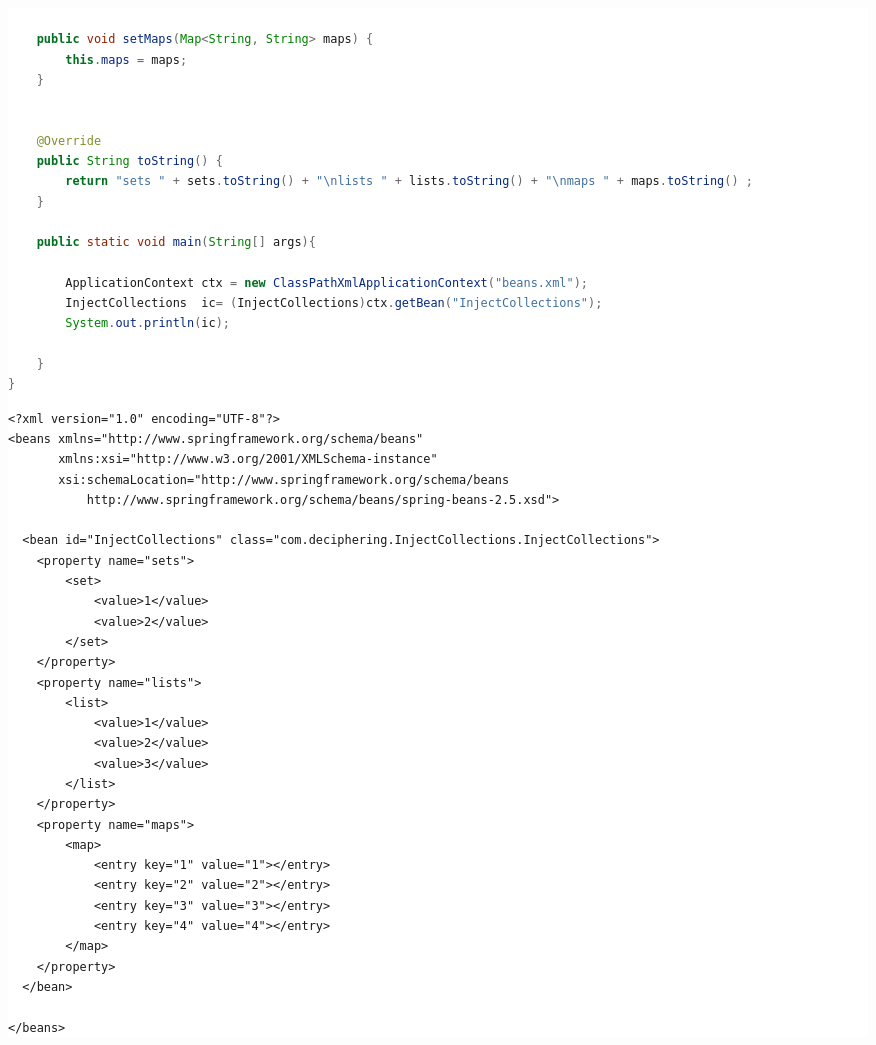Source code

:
 ```java

	public void setMaps(Map<String, String> maps) {
		this.maps = maps;
	}


	@Override
	public String toString() {
		return "sets " + sets.toString() + "\nlists " + lists.toString() + "\nmaps " + maps.toString() ; 
	}

	public static void main(String[] args){
		
		ApplicationContext ctx = new ClassPathXmlApplicationContext("beans.xml");
		InjectCollections  ic= (InjectCollections)ctx.getBean("InjectCollections");
		System.out.println(ic);
		
	}
}

```

```
<?xml version="1.0" encoding="UTF-8"?>
<beans xmlns="http://www.springframework.org/schema/beans"
       xmlns:xsi="http://www.w3.org/2001/XMLSchema-instance"
       xsi:schemaLocation="http://www.springframework.org/schema/beans
           http://www.springframework.org/schema/beans/spring-beans-2.5.xsd">

  <bean id="InjectCollections" class="com.deciphering.InjectCollections.InjectCollections">
  	<property name="sets">
  		<set>
  			<value>1</value>
  			<value>2</value>
  		</set>
  	</property>
  	<property name="lists">
  		<list>
  			<value>1</value>
  			<value>2</value>
  			<value>3</value>
  		</list>
  	</property>
  	<property name="maps">
  		<map>
  			<entry key="1" value="1"></entry>
  			<entry key="2" value="2"></entry>
  			<entry key="3" value="3"></entry>
  			<entry key="4" value="4"></entry>
  		</map>
  	</property>
  </bean>

</beans>
```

----

Find the string "beans" in the records, then copy each line where it occurs.

		ApplicationContext ctx = new ClassPathXmlApplicationContext("beans.xml");
<beans xmlns="http://www.springframework.org/schema/beans"
       xsi:schemaLocation="http://www.springframework.org/schema/beans
           http://www.springframework.org/schema/beans/spring-beans-2.5.xsd">
</beans>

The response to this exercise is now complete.